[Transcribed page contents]
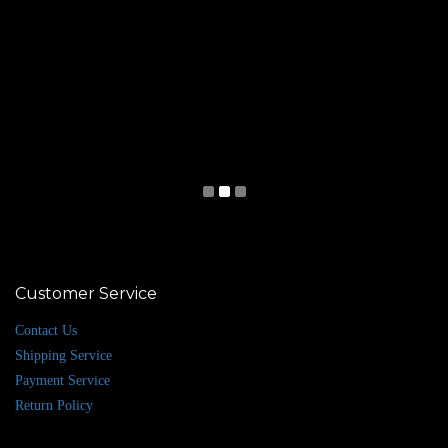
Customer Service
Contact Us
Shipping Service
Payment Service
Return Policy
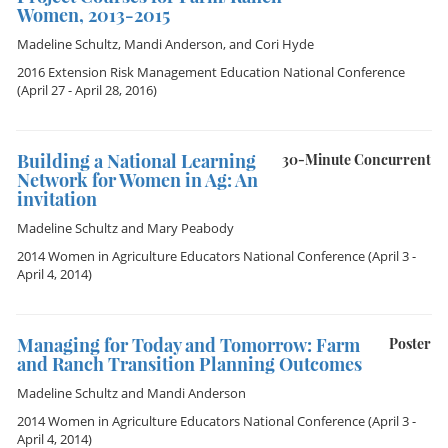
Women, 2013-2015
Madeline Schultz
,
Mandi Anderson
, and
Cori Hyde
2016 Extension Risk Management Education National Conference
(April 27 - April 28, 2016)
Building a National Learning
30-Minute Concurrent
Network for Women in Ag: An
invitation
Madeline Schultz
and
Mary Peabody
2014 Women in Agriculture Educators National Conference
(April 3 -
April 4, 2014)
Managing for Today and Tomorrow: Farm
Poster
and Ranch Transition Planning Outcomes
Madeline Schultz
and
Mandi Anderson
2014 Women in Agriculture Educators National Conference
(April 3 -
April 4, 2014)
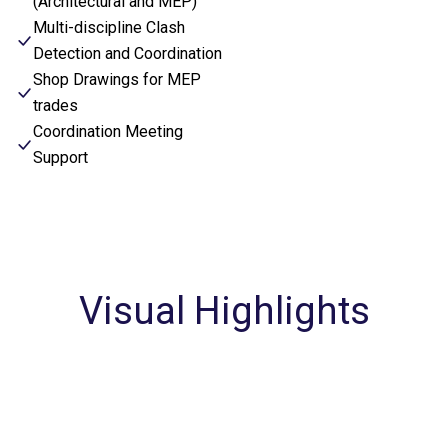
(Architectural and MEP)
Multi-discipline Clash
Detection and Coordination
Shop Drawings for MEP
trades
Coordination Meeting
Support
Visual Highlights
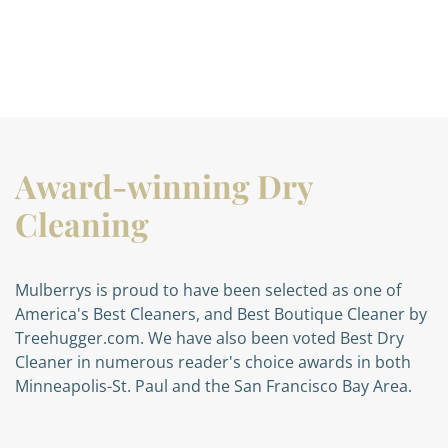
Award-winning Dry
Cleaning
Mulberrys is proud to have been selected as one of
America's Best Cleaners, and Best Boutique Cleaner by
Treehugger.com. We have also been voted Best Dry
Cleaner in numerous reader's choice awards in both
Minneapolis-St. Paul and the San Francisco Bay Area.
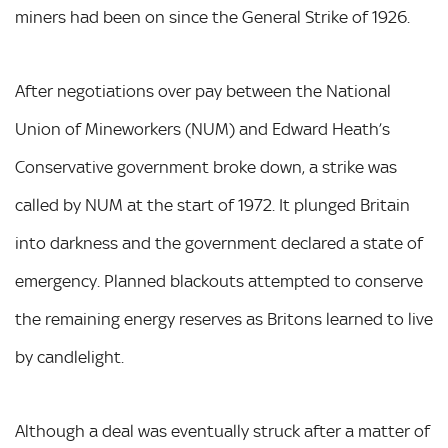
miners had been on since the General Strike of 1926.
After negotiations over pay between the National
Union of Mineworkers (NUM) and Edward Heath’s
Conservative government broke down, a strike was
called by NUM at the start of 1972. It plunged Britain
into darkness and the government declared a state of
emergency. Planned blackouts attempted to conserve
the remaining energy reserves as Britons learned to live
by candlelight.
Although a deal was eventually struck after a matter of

...

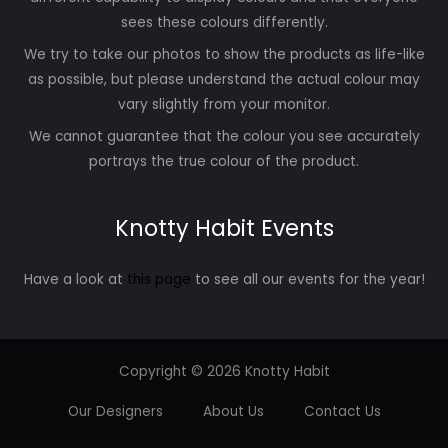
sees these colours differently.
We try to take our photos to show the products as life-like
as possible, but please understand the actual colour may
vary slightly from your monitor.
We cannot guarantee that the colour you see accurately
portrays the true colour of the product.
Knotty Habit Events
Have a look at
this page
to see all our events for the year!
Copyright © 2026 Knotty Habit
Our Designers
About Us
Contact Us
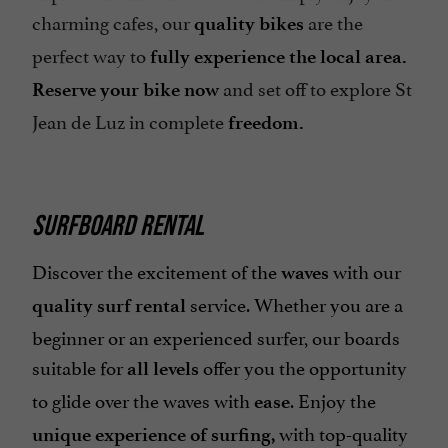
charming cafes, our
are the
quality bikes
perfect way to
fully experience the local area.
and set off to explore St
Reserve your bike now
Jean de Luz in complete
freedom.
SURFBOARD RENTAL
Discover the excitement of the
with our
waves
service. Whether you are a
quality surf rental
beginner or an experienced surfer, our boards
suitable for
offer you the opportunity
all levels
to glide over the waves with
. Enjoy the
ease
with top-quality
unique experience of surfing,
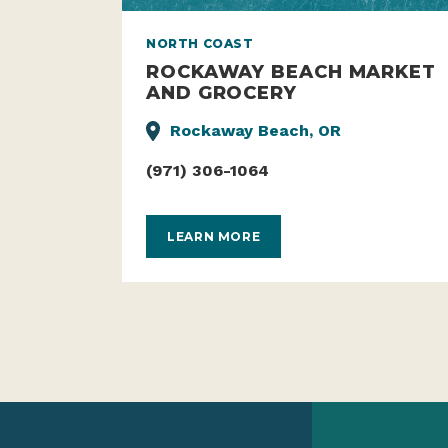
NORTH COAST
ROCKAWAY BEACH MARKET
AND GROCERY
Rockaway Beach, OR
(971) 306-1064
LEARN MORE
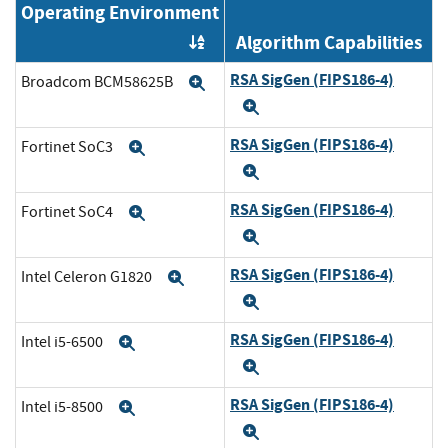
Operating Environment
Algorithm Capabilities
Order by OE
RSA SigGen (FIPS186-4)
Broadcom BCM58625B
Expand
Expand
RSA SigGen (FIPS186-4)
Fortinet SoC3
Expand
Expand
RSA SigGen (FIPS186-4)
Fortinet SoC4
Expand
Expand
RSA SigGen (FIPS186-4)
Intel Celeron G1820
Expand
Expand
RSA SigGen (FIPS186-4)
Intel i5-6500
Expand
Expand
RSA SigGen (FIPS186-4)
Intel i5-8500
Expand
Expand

**DESCRIPTION OF THE TASK:**
Look above for the line with "Customer Service" and the line with "by candlelight.". Give again exactly those two lines and all lines between them, pictures excluded.

**ANSWER TO THE PROBLEM:**
Customer Service
Contact Us
Shipping Service
Payment Service
Return Policy
Women, 2013-2015
Madeline Schultz
,
Mandi Anderson
, and
Cori Hyde
2016 Extension Risk Management Education National Conference
(April 27 - April 28, 2016)
Building a National Learning
30-Minute Concurrent
Network for Women in Ag: An
invitation
Madeline Schultz
and
Mary Peabody
2014 Women in Agriculture Educators National Conference
(April 3 -
April 4, 2014)
Managing for Today and Tomorrow: Farm
Poster
and Ranch Transition Planning Outcomes
Madeline Schultz
and
Mandi Anderson
2014 Women in Agriculture Educators National Conference
(April 3 -
April 4, 2014)
(Architectural and MEP)
Multi-discipline Clash
Detection and Coordination
Shop Drawings for MEP
trades
Coordination Meeting
Support
Visual Highlights
Award-winning Dry
Cleaning
Mulberrys is proud to have been selected as one of
America's Best Cleaners, and Best Boutique Cleaner by
Treehugger.com. We have also been voted Best Dry
Cleaner in numerous reader's choice awards in both
Minneapolis-St. Paul and the San Francisco Bay Area.
miners had been on since the General Strike of 1926.
After negotiations over pay between the National
Union of Mineworkers (NUM) and Edward Heath’s
Conservative government broke down, a strike was
called by NUM at the start of 1972. It plunged Britain
into darkness and the government declared a state of
emergency. Planned blackouts attempted to conserve
the remaining energy reserves as Britons learned to live
by candlelight.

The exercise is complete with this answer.